I moved closer to the cabin and saw that he was talking with my mother.
“That's a nice freedom,” she said. “To be out at sea. Besides, what can a minute—even an hour—mean on such a long journey?”
“Not much, unless you're in a gale.”
“I heard you talking and singing in Indian.” She had her raincoat draped over her shoulders.
“If you think in a language nobody else knows,” Enoch said, “well, that's my definition of true privacy. Nobody else to argue with. Just you and your God.”
“I'd hate to be alone with Him. I'd rather be on a boat full of people who despise me than alone trying to talk with God.”
“Look at you, Alaric. You're all dressed up with nowhere to go.”
She held open the sleeves of the raincoat. “It's my wedding dress. We had so little time to pack. What to take, what to leave behind, because I didn't think ahead, really. I didn't know the relation of this journey to my outerwear, you see. Would it be warm or cool in Halifax? What shawls to bring. Now that I've had a chance to open the suitcase
and see what wardrobe I'd salvaged, I discover that I must have gone into my closet and snapped up my wedding dress. For the life of me, though, I don't remember actually doing that. As you can see, it's not the traditional white bridal gown but one of my own designs. Much simpler. And notice, after all these years the moths have spared it.”
“Margaret will wear her mother's wedding dress someday.”
“Enoch—I'm sorry.”
“No apologies needed, none accepted.”
My mother put the raincoat on, buttoning it to the top. “Enoch, I'm going to end it here and now. I'm going to slip overboard, and I don't want you to counsel me to the contrary. My past has thrown a dark shroud over my future, and I don't wish to live anymore. All's lost, Enoch, you understand. I'm a shameful presence. It's intolerable.”
“You're tired. Worn out, is all.”
“You've started to counsel me, Enoch. Please don't.”
“Why even tell me your plan, then?”
“Because I need to tell you a last will and testament.”
“That should be in writing. There's a pen and paper in the pantry.”
“There's no time. I'll tell it to you. What I leave for Fabian, what for my sister. It's not much to remember. I'll make a short list, and that'll have to suffice.”
“Hold on a minute. Let me get something.”
He set the wheel and rummaged around the cabin. “Here,” he said, “try some of this.”
“That's the filthiest-looking pipe. Not at all a gentleman's pipe. What's in it?”
“Beothuk Indian brain medicine.
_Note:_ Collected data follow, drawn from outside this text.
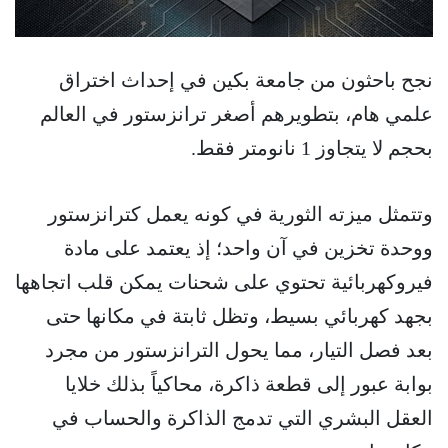
نجح باحثون من جامعة بكين في إحداث اختراق
علمي هام، بتطويرهم أصغر ترانزستور في العالم
بحجم لا يتجاوز 1 نانومتر فقط.
وتتمثل ميزته الثورية في كونه يعمل كترانزستور
ووحدة تخزين في آن واحد؛ إذ يعتمد على مادة
فيروكهربائية تحتوي على شحنات يمكن قلب اتجاهها
بجهد كهربائي بسيط، وتظل ثابتة في مكانها حتى
بعد فصل التيار، مما يحول الترانزستور من مجرد
بوابة عبور إلى قطعة ذاكرة، محاكياً بذلك خلايا
العقل البشري التي تدمج الذاكرة والحساب في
Old as cavemen, I imagine.”
“I'm not sick, Enoch. I've thought this through.”
“You only want to slip overboard.”
“That's my clear choice.”
“Well then, this potion might make it easier.”
“It looks like some sort of tobacco.”
“Think of it that way. Or any way you choose. It's not hocus-pocus, Alaric. I may be the only one still knows the natural recipe. It's a secret handed down and down. You pulverize it, tamp it, like this, see. Then you light it.” Enoch struck a match. “And breathe it in through this pipe. People have had similar woes to yours for centuries, you know.”
“Can you die from smoking this?”
“Alaric, I'm not going to kill you so that you can't do yourself in, now, am I?”
“I suppose not.”
My mother put the pipe to her lips, drew in deeply, coughed, gave it a second try. “This is foul,” she said. She tried it again.